The American public is split on the prospect of giving a universal basic income to Americans who lose their jobs to artificial intelligence, according to a new poll.
In a Gallup and Northeastern University poll released Monday, 48 percent of those surveyed said they would support a universal basic income (UBI) compared to 52 percent who said they would oppose it.
There was a large difference in responses based on respondents’ political identification.
Of respondents who said they are Democrats, 65 percent said they would support UBI, while only 28 percent of Republicans said they would support the measure.
Support for UBI also varies by gender, age and education levels.
Of the men surveyed, 43 percent would support the UBI while 52 percent of women polled said they would back it.
Younger Americans, aged 18-35, are most likely to support UBI, at 54 percent, while only 38 percent of respondents 66 and older supported UBI.
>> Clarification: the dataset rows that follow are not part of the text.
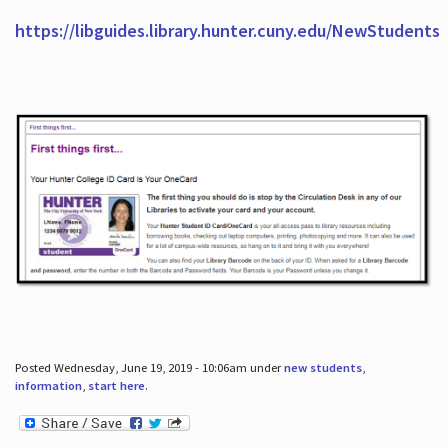
https://libguides.library.hunter.cuny.edu/NewStudents
Posted Wednesday, June 19, 2019 - 10:06am under
new students
,
information
,
start here
.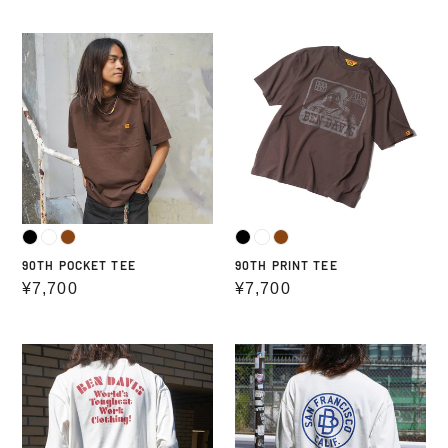
price
price
90TH
90TH
POCKET
PRINT
TEE
TEE
90TH POCKET TEE
90TH PRINT TEE
Regular
¥7,700
Regular
¥7,700
price
price
PRINT
PRINT
LONG
LONG
T-
SLEEVE
SHIRTS
TEE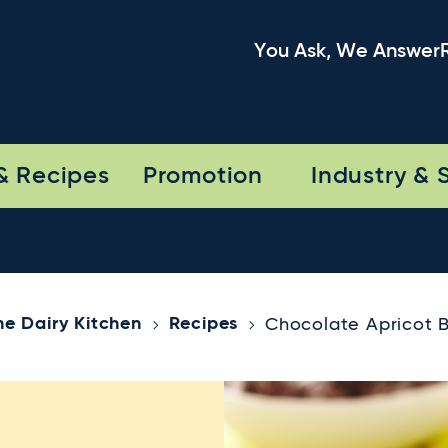
You Ask, We Answer
& Recipes
Promotion
Industry & 
he Dairy Kitchen
Recipes
Chocolate Apricot B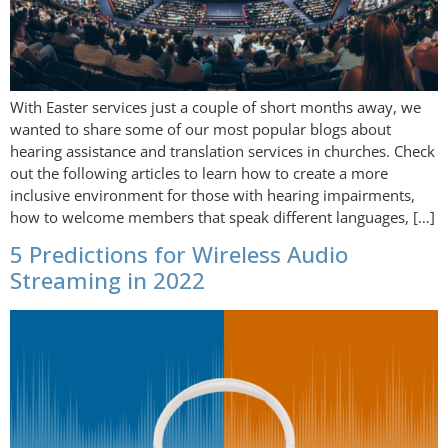
With Easter services just a couple of short months away, we
wanted to share some of our most popular blogs about
hearing assistance and translation services in churches. Check
out the following articles to learn how to create a more
inclusive environment for those with hearing impairments,
how to welcome members that speak different languages, […]
5 Predictions for Wireless Audio
Streaming in 2022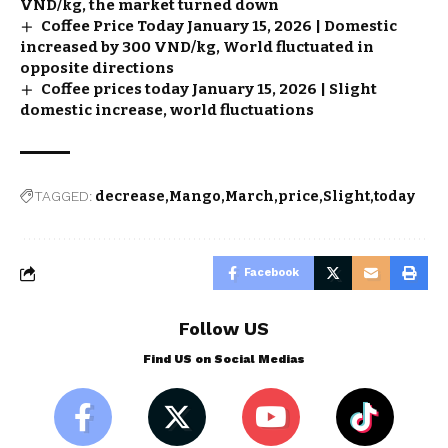
VND/kg, the market turned down
Coffee Price Today January 15, 2026 | Domestic
increased by 300 VND/kg, World fluctuated in
opposite directions
Coffee prices today January 15, 2026 | Slight
domestic increase, world fluctuations
TAGGED:
decrease
Mango
March
price
Slight
today
Facebook
Follow US
Find US on Social Medias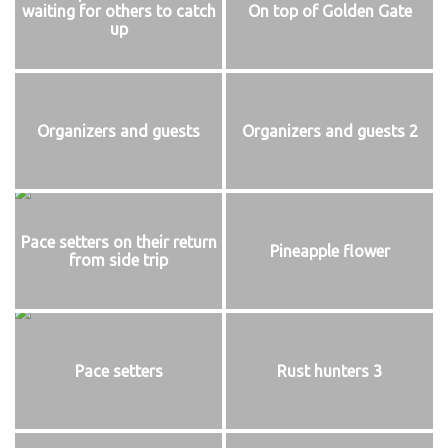
waiting for others to catch
On top of Golden Gate
up
Organizers and guests
Organizers and guests 2
Pace setters on their return
Pineapple flower
from side trip
Pace setters
Rust hunters 3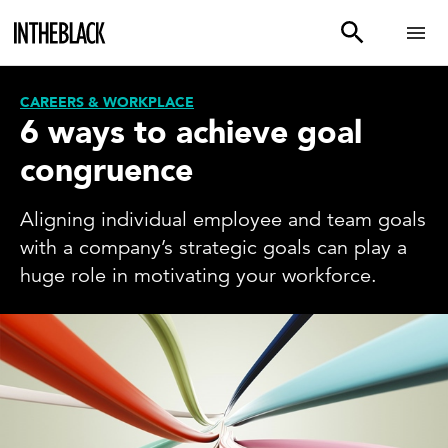
CAREERS & WORKPLACE
6 ways to achieve goal
congruence
Aligning individual employee and team goals
with a company’s strategic goals can play a
huge role in motivating your workforce.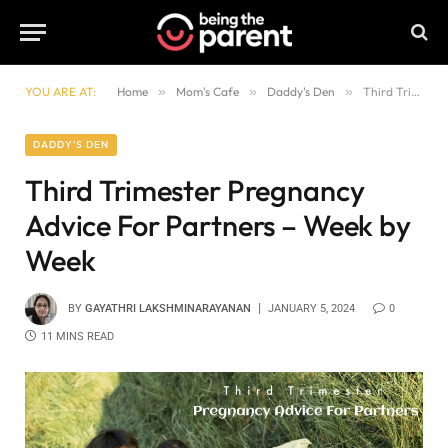
YOU ARE AT:
Home
»
Mom's Cafe
»
Daddy's Den
»
Third Trimester Pregnancy Advice For Partners – Week by Week
DADDY'S DEN
Third Trimester Pregnancy
Advice For Partners – Week by
Week
BY
GAYATHRI LAKSHMINARAYANAN
JANUARY 5, 2024
0
11 MINS READ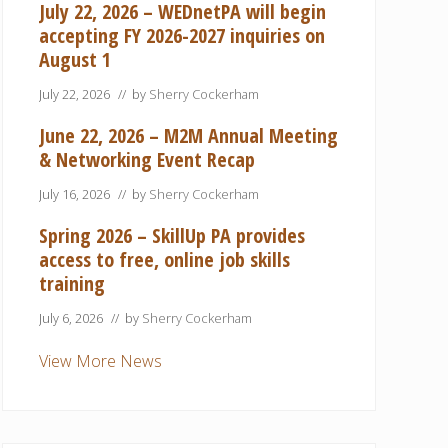
July 22, 2026 – WEDnetPA will begin
accepting FY 2026-2027 inquiries on
August 1
July 22, 2026
// by
Sherry Cockerham
June 22, 2026 – M2M Annual Meeting
& Networking Event Recap
July 16, 2026
// by
Sherry Cockerham
Spring 2026 – SkillUp PA provides
access to free, online job skills
training
July 6, 2026
// by
Sherry Cockerham
View More News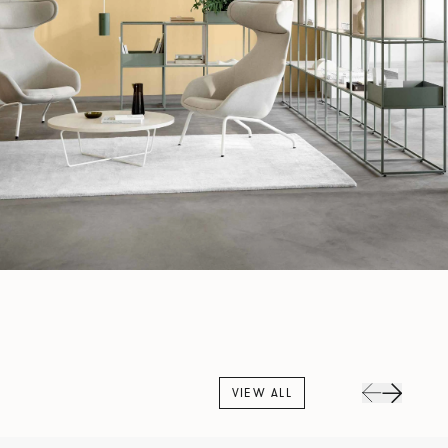
VIEW ALL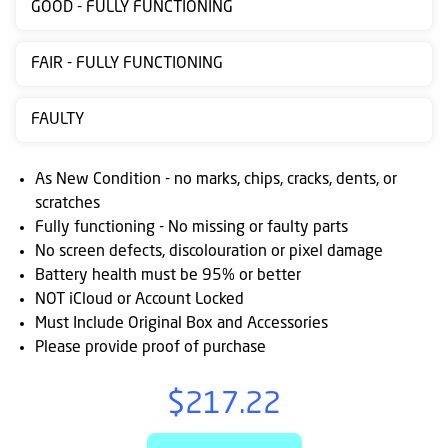
GOOD - FULLY FUNCTIONING
Contact
us
FAIR - FULLY FUNCTIONING
Posting
FAULTY
instructions
NewsBlogs
As New Condition - no marks, chips, cracks, dents, or
scratches
Ts
Fully functioning - No missing or faulty parts
&
No screen defects, discolouration or pixel damage
Cs
Battery health must be 95% or better
NOT iCloud or Account Locked
Must Include Original Box and Accessories
Please provide proof of purchase
$217.22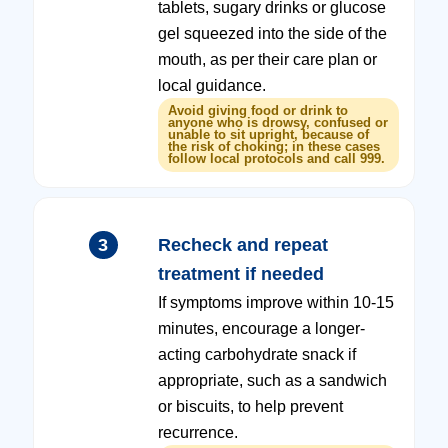
tablets, sugary drinks or glucose
gel squeezed into the side of the
mouth, as per their care plan or
local guidance.
Avoid giving food or drink to
anyone who is drowsy, confused or
unable to sit upright, because of
the risk of choking; in these cases
follow local protocols and call 999.
3
Recheck and repeat
treatment if needed
If symptoms improve within 10-15
minutes, encourage a longer-
acting carbohydrate snack if
appropriate, such as a sandwich
or biscuits, to help prevent
recurrence.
Those with bachelor’s degrees are likely to support it, at 51 percent, than those without, at 42 percent.
While many Americans are divided on UBI as an answer to the potential economic harms of automation, they are in step with who would have to pay for UBI measures if enacted.
Forty-six percent of those polled said they would be willing to pay higher taxes to fund UBI.
Those polled, however, expressed overwhelming support for companies paying this type of “robot tax,” with 80 percent saying that companies benefitting most from the AI should help cover the cost of a hypothetical UBI.
UBI, which only several years ago was floated as a fringe idea, has gained increased support as the potential for job displacement becomes real with the proliferation of AI.
Technology CEOs like Facebook’s Mark Zuckerberg and Salesforce’s Marc Benioff have argued that a UBI could be useful.
Bill Gates has specifically argued for a “robot tax” on companies who replace human workers with AI.
Major politicians like former Democratic presidential candidate Hillary Clinton and Sen. Bernie Sanders (I-Vt.) have expressed interest in the policy.